Schließlich gibt es noch AdBlue, das nicht mehr nur eine nette Dreingabe für die Umwelt ist, sondern ein integraler Bestandteil des Kraftübertragungssystems aller Euro-6-Dieselmotoren. Kurz gesagt, wenn ein moderner Dieselmotor kein AdBlue hat, wird er nicht laufen. Dies ist nun ein ziemlich großes Problem, wenn man bedenkt, wie viel geprillter Autoharnstoff (der Rohstoff, aus dem AdBlue hergestellt wird) früher aus Russland und der Ukraine kam. Darüber hinaus sind die Preise für Harnstoff als Nebenprodukt von Düngemitteln – ein weiterer Industriezweig, der von der russischen und ukrainischen Produktion beherrscht wird und nun ebenfalls mit einer großen Knappheit zu kämpfen hat – in die Höhe geschossen. Vor 12 Monaten lag der Preis für Harnstoff bei etwa 500 $ pro Tonne. Jetzt wird er für 1.600 Dollar pro Tonne gehandelt, und die Preise für AdBlue in loser Schüttung sind dementsprechend von etwa 20ppl auf über 65ppl gestiegen.

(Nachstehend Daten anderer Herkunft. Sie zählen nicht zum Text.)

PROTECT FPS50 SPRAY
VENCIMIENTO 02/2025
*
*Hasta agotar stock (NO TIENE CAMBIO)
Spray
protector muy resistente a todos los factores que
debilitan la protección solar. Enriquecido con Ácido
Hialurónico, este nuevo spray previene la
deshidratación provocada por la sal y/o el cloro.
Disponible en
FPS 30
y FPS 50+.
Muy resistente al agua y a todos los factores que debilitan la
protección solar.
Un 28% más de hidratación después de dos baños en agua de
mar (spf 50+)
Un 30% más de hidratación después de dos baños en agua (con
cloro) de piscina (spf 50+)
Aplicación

Dies sind die Beispiele aus der Praxis, die sich hinter den Schlagzeilen verbergen, die für die nächsten 12 Monate eine galoppierende Inflation vorhersagen, und es ist schwer vorstellbar, dass sich die Lage in nächster Zeit bessern wird. Selbst wenn der Krieg in der Ukraine heute zu Ende ginge, scheint es höchst unwahrscheinlich, dass die Sanktionen aufgehoben werden, was bedeutet, dass hohe Preise, Verzögerungen in der Versorgungskette und betriebliche Herausforderungen noch eine Weile auf sich warten lassen. Unser Kraftstoffsystem ist derzeit bis an die Grenzen ausgelastet, und die Industrie wird zwar Lösungen finden – das tut sie immer -, aber sie werden nicht einfach und auch nicht verbraucherfreundlich sein.